その「誰か」は家族ではなかった。友達というのも少し違う。幼い春と遊んでくれた人。幼い春より沢山のものを見ていた人。春が小学校高学年になった頃にはクラスメイトと遊ぶことが増えたため、その人とは遊ばなくなってしまった。すれ違った時に挨拶をしたりはしていたが、いつからか見かけなくなった。
「お兄さんは帰らないの?」
春は男性の名前を知らない。昔から「お兄さん」と呼んでいたため、名前は忘れてしまった。だが、ペンギン担当の仕事を思い出した時は、名前を思い出さなくてもモザイクが晴れていた。それと同じように、目の前の男性が、春が幼い頃に遊んでくれたお兄さんだと思い出すだけで十分だと思った。

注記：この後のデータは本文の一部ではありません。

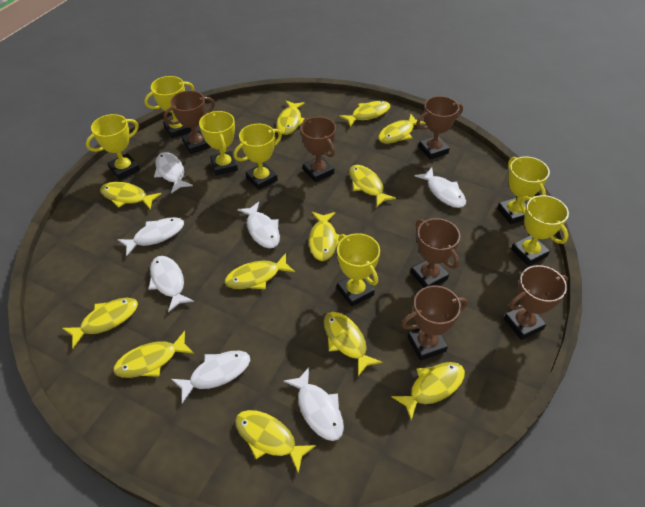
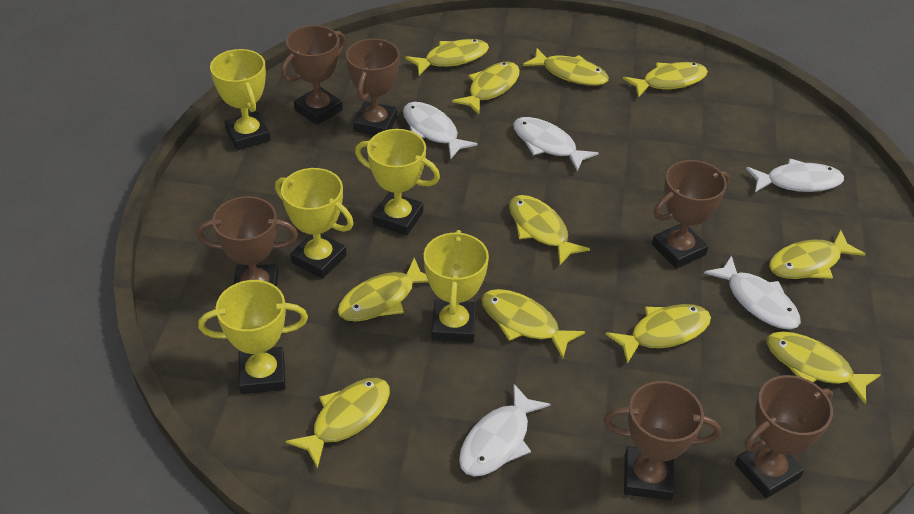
white fish: 7 -> 5
yellow fish: 12 -> 11
yellow trophy: 7 -> 5

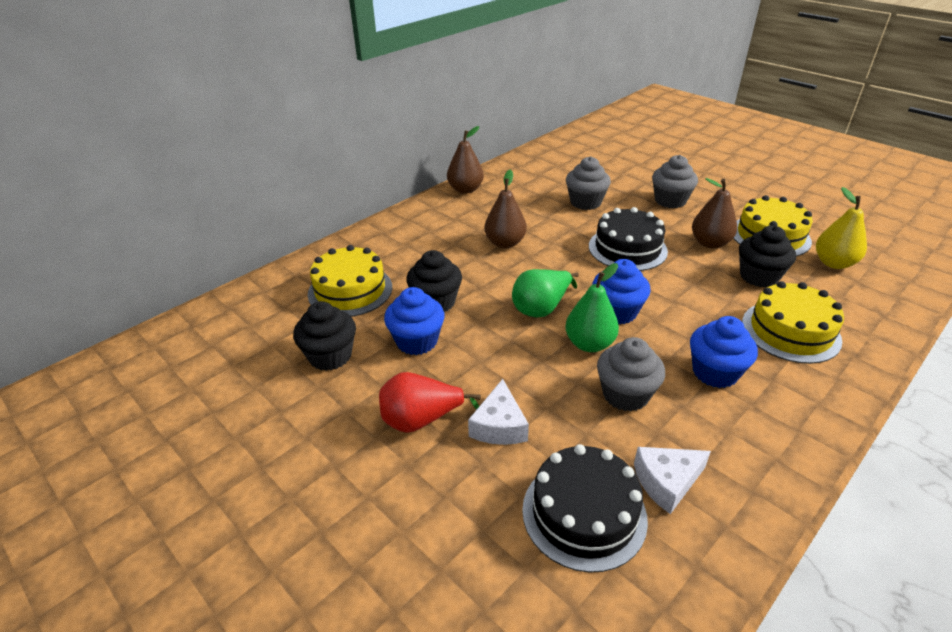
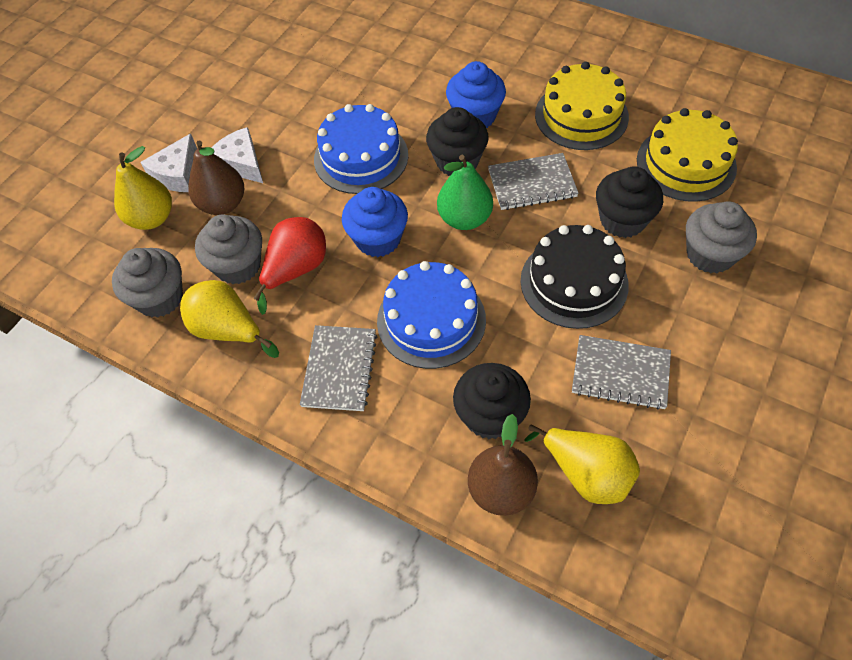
black cake: 2 -> 1
blue cake: 0 -> 2
blue cupcake: 3 -> 2
brown pear: 3 -> 2
green pear: 2 -> 1
grey notebook: 0 -> 3
yellow cake: 3 -> 2
yellow pear: 1 -> 3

男性は一瞬、僅かに驚いた表情をした。モザイクを晴らすために町を歩いたが、自分のことを思い出してもらおうとは思っていなかったのだろう。
「そうだね、君が思い出してくれたから帰れるかな」
男性は先ほどの笑顔より穏やかで、清々しい笑顔を浮かべた。あの頃と同じ、優しくて柔らかい雰囲気をまとっている。
朝日が二人と灰色の町を照らしていた。
次の日、春が起きたのは十四時だった。歩き回ったせいか、アラームで目を覚ますことができなかった。止めた記憶すらない。
春は外から差し込む太陽に目を慣らしながら、部屋の中に色があることに気づいた。無事に戻って来られたようだ。学校には間に合わないが、それでもいいと思える達成感があった。
今日は暇になってしまったし、久しぶりに町を散歩してみてもいいかもしれない。変わってしまった町に、過去の面影を見出だすために。
春が散歩に行く準備をしていると、部屋にインターホンの軽快な音が響いた。
春は鞄を放り出し、テレビドアホンも確認せずにドアを開いた。